|Ann Elizabeth Taylor, age 12 in England.|
Now, to go back a few years, in January 1900 Grandma Taylor and family, having sold their home, came to Canada to make a new life. I guess they thought they had come to "no man's land." When they docked at Halifax, Nova Scotia, after six weeks on the sea, the ship was like a big diamond with frozen ice. A week's ride in a train to Winnipeg, the windows of which were covered in frost, was enough to scare the toughest. But Gran was made of tough stuff, so they settled there for one year. Then they moved south to Carman, and finally to Manitou, where Gran nursed, my mother sewed and tailored, until 1906, when they moved west to Medicine Hat, Alberta. Here, besides nursing some for Dr. Oliver Boyd, Gran and my Mother ran a boarding house for CPR (Canadian Pacific Railway) men.
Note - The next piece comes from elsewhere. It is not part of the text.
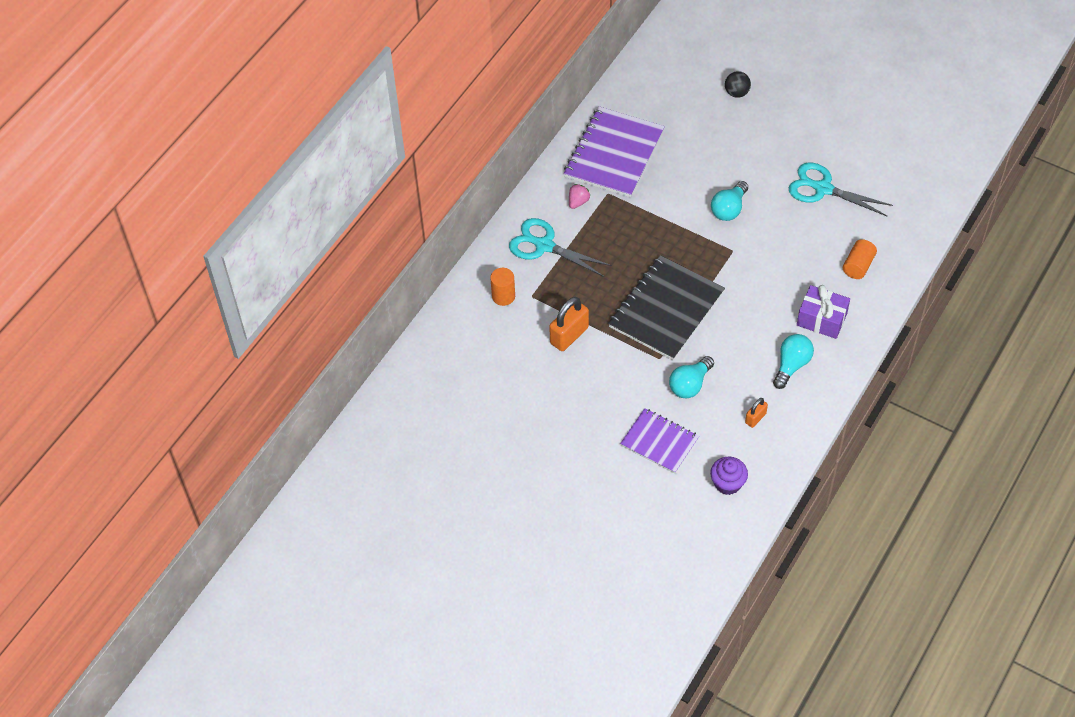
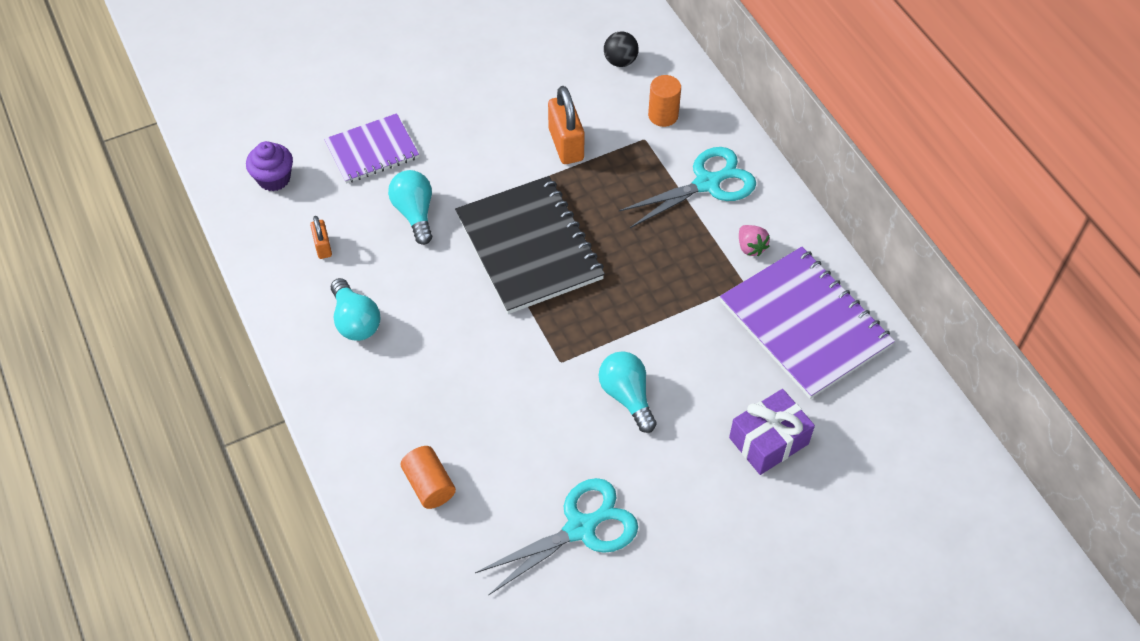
camera: 120 degrees right, 0 degrees up
black ball [725,71,751,98] -> black ball moved to [604,31,639,67]
purple gift [797,285,850,339] -> purple gift moved to [729,389,815,475]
At eighteen, my Father left the hated Orangeville, Ontario, farm where he had no childhood, and joined the CPR on the Bridge and Building gang, and headed West to Medicine Hat. Here he found the boarding house, run by Mrs. E.E. Taylor and her daughter, Ann Elizabeth. He worked out of here, to Saskatoon, (where he had the first wooden rim wheel bike,) Winnipeg, Regina, Edmonton, and Lake of the Woods. This is where he met my mother. My Dad played the violin which he had brought from the east, one man was a good piano player, and Mom could sing. So they had some lively times. By the way, Mom was 4'9" tall, a real shorty. Later we kids used to call her "sawed off and hammered down," she just laughed. She was a good dancer and loved dancing. Dad fell in love with her and they were married May 19th, 1909, in St. Barnabus Church, Medicine Hat.